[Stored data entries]
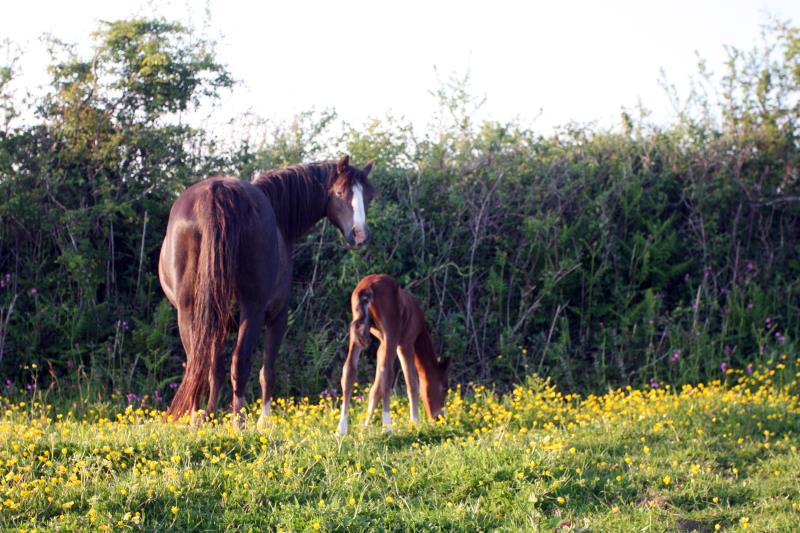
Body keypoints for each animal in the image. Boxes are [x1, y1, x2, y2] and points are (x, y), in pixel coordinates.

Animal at [162, 155, 378, 428]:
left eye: (368, 196)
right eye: (340, 192)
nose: (360, 236)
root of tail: (217, 192)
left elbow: (215, 369)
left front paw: (209, 416)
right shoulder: (278, 316)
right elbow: (266, 372)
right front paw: (263, 422)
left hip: (189, 311)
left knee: (197, 364)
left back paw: (196, 419)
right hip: (252, 311)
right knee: (240, 363)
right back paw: (240, 421)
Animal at [336, 272, 450, 434]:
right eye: (445, 389)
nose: (439, 418)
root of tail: (366, 289)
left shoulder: (382, 345)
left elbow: (375, 389)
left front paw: (365, 426)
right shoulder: (405, 343)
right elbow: (412, 383)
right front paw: (415, 423)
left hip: (357, 332)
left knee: (349, 370)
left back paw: (341, 429)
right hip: (392, 332)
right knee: (387, 373)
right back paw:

- INSTRUCTIONS FOR THE TASK -
Above are the records; repeat them all exactly, without the pictures.

- OUTPUT OF THE TASK -
Body keypoints for each animal in the image. Boxes are [x1, y1, x2, y2] and points are (x, y), in pixel coordinates.

Animal at [162, 155, 378, 428]:
left eye: (368, 196)
right eye: (340, 192)
nose: (360, 236)
root of tail: (217, 192)
left elbow: (215, 369)
left front paw: (209, 416)
right shoulder: (278, 316)
right elbow: (266, 372)
right front paw: (263, 422)
left hip: (189, 311)
left knee: (197, 364)
left back paw: (196, 419)
right hip: (252, 311)
right knee: (240, 363)
right back paw: (240, 421)
Animal at [336, 272, 450, 434]:
right eye: (445, 389)
nose: (439, 418)
root of tail: (366, 289)
left shoulder: (382, 345)
left elbow: (375, 389)
left front paw: (365, 426)
right shoulder: (405, 343)
right elbow: (412, 383)
right front paw: (415, 423)
left hip: (357, 332)
left knee: (349, 370)
left back paw: (341, 429)
right hip: (392, 332)
right knee: (387, 373)
right back paw:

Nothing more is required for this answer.